After finding the line with "ऑटोमोबाइल कोटिंग्स के" in the data below, set down exactly each line through the one with "अक्सर पूछे जाने वाले प्रश्न", inclusive, and stop there.

§ **SOURCE MATERIAL**:

★ ★ ★ ★ ★ ★ ★

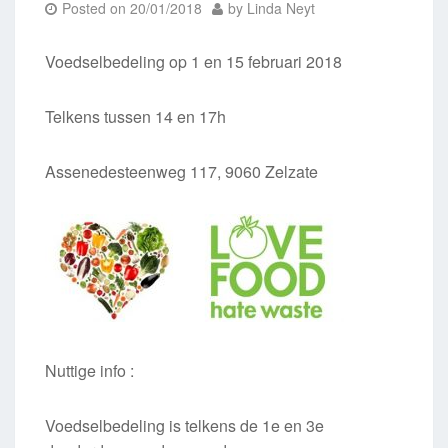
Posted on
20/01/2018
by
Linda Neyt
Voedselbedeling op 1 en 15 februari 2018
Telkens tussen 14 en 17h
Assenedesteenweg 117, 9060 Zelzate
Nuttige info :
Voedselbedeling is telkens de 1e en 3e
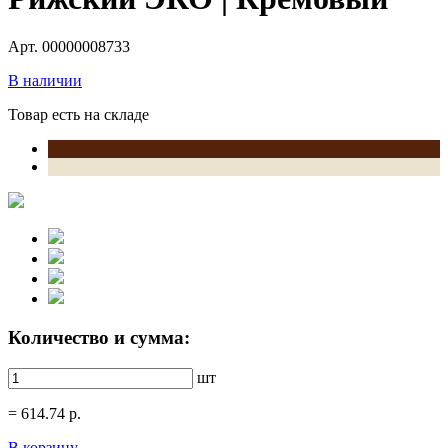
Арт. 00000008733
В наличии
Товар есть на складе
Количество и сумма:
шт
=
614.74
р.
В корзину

★ ★ ★ ★ ★ ★ ★

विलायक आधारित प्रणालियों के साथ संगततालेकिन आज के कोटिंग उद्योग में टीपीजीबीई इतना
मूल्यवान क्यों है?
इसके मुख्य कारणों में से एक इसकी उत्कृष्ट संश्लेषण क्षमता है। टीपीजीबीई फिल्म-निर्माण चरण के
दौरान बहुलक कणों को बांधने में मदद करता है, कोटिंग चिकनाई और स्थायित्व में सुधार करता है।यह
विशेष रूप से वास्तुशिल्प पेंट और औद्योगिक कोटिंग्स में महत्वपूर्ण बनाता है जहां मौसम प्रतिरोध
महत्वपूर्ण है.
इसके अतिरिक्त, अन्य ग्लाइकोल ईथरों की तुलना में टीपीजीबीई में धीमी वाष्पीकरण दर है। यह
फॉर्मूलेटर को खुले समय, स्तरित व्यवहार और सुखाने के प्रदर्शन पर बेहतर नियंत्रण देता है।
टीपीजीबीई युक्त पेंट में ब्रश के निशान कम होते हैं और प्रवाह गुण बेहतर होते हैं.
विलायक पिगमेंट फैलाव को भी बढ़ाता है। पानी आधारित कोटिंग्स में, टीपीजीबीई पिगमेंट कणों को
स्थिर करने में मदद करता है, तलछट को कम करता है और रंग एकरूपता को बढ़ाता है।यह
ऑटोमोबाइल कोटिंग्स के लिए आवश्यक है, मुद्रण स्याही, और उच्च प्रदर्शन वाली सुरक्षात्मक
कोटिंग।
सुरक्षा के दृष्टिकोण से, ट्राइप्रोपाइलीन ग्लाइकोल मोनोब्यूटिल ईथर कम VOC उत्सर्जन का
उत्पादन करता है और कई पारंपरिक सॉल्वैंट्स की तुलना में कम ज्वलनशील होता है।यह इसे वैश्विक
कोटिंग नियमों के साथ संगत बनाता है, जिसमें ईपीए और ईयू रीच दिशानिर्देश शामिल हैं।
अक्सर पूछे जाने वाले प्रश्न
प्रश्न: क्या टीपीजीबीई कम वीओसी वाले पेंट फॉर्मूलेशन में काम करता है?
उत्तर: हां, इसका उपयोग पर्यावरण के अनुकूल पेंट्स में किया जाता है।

★ ★ ★ ★ ★ ★ ★

§ **WRITTEN RESPONSE**:
ऑटोमोबाइल कोटिंग्स के लिए आवश्यक है, मुद्रण स्याही, और उच्च प्रदर्शन वाली सुरक्षात्मक
कोटिंग।
सुरक्षा के दृष्टिकोण से, ट्राइप्रोपाइलीन ग्लाइकोल मोनोब्यूटिल ईथर कम VOC उत्सर्जन का
उत्पादन करता है और कई पारंपरिक सॉल्वैंट्स की तुलना में कम ज्वलनशील होता है।यह इसे वैश्विक
कोटिंग नियमों के साथ संगत बनाता है, जिसमें ईपीए और ईयू रीच दिशानिर्देश शामिल हैं।
अक्सर पूछे जाने वाले प्रश्न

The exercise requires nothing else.